Was this just a function of the neutrophils, so the neutrophils don’t need to be in contact with a cancer in order to reduce seeding? We did the same experiment with G-CSF-stimulated neutrophils that had had not been primed by having previous contact with cancer cells, and found they had no effect in reducing metastatic burden.
But what about patients? We took blood from healthy women who were accompanying breast cancer patients to clinic visits and compared it with blood from women with ductal carcinoma in situ – preinvasive lesions. We also took blood from women newly diagnosed with breast cancer with an intact primary tumour and no evidence of metastatic disease. We spun out their neutrophils and found the neutrophils from breast cancer patients were able to kill twice as many breast cancer cells in a petri dish compared with neutrophils from healthy volunteers.
This tells us that some breast cancer patients have neutrophils able to kill cancer cells, which triggers an incredibly exciting thought process. It tells us that it is not just about the cancer itself, but the immune system is crucial in helping to fight breast cancer and potentially breast cancer seeding. I am interested in the neutrophils themselves and also what may be in the serum to help promote neutrophils to either kill cancer cells or alternatively to promote tumour growth. We are studying what these serum factors are and which factors activate neutrophils to kill breast cancer cells as opposed to helping them grow.

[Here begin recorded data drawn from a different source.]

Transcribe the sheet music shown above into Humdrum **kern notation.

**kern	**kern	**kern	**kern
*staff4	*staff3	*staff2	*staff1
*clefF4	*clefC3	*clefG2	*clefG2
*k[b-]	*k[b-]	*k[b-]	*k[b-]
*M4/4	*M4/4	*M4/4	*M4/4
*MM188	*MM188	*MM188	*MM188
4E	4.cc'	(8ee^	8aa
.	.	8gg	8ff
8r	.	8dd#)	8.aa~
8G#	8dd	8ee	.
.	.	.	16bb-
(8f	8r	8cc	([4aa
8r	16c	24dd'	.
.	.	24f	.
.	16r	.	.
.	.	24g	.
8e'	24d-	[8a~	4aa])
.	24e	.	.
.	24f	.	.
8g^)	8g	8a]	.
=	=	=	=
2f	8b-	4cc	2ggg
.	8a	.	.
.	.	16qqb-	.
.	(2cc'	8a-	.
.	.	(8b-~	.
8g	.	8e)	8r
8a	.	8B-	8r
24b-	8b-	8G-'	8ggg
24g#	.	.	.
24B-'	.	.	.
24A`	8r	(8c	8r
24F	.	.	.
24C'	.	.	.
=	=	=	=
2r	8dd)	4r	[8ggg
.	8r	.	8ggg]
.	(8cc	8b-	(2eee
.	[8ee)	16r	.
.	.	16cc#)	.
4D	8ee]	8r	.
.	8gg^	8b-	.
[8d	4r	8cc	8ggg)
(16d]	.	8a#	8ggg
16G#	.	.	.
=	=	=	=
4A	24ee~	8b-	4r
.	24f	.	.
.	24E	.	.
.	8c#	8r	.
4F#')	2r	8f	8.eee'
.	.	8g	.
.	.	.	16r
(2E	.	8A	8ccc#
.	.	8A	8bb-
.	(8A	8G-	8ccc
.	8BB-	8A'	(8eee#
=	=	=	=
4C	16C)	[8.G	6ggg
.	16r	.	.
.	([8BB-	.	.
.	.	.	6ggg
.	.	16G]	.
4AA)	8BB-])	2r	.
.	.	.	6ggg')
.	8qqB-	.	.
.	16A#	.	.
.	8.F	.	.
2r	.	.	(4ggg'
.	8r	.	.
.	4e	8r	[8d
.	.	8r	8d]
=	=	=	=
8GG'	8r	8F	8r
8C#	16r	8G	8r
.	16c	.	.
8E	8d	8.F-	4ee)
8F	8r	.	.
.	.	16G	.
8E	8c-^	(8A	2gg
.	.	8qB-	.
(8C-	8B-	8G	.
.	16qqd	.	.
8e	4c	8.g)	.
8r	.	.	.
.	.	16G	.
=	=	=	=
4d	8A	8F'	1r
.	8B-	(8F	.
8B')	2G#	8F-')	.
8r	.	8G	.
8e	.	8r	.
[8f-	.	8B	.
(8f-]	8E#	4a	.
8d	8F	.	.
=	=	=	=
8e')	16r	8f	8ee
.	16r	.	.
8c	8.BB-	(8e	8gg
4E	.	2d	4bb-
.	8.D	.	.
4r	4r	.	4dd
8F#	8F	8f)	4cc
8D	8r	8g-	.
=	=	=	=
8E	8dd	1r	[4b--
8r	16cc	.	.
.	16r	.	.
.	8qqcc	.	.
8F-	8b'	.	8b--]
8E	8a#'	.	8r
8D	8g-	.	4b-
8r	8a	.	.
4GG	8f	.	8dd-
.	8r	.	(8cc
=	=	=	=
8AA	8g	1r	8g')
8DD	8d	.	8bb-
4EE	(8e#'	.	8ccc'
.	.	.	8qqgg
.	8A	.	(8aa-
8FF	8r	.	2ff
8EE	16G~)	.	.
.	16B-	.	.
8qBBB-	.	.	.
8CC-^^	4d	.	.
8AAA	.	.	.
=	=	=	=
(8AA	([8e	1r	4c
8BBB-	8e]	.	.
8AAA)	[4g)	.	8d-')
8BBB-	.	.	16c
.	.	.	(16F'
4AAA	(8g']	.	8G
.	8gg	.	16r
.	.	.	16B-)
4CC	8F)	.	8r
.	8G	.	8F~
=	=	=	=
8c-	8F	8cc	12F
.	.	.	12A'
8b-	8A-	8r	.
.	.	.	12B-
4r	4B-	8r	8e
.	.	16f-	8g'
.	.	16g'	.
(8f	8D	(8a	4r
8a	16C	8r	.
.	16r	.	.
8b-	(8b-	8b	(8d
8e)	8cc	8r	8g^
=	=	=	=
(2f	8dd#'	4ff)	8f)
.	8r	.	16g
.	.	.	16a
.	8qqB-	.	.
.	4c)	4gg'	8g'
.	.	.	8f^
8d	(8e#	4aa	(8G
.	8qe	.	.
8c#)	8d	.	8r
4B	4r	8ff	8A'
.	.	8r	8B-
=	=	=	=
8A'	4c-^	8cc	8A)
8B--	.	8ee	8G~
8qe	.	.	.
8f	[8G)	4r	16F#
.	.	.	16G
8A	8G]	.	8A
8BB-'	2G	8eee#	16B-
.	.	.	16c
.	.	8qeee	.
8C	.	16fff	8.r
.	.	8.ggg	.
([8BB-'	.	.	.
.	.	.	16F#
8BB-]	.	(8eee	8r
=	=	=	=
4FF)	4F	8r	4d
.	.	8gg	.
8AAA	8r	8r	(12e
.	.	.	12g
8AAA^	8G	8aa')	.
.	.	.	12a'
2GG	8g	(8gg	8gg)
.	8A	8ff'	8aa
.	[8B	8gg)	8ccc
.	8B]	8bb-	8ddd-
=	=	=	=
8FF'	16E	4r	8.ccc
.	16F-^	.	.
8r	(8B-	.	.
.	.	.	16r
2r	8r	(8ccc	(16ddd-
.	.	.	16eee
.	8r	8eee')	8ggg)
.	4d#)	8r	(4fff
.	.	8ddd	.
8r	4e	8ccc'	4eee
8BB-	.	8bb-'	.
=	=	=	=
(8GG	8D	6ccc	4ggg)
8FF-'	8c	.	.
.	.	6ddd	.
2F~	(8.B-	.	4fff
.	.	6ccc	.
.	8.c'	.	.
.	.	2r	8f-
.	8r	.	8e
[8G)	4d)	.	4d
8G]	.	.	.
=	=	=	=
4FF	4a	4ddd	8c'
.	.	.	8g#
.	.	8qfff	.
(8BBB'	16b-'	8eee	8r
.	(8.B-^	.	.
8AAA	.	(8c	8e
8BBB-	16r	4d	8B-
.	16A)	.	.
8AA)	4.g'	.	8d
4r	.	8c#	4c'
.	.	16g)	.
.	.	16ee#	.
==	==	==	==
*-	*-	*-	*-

Redefining the problem of cancer spread requires understanding the flow of metastasis as not simply a result of linear anatomy, but also as a dynamic, multidirectional process. Primary growth may be not only a process of cell division but potentially also self-seeding. Laboratory and clinical evidence suggests that metastasis happens not only in a linear fashion but also by distant and self-seeding of both the primary and metastatic sites. Metastasis may be a function of specific signatures within the heterogeneous cell population of a primary tumour. Prognosis is a consequence of the inherent biology of a cancer, which may not always be reflected in the number of lymph nodes involved or the size of the tumour.
We need to continue to understand the biology of the cancer cells that we’re studying, not just as a conglomerate mass, but whether they have aggressive or non-aggressive properties.
To develop new therapies we need to remodel the way we think about treating breast cancer and focus not just on cell division but also understanding the seeding processes and the microenvironment.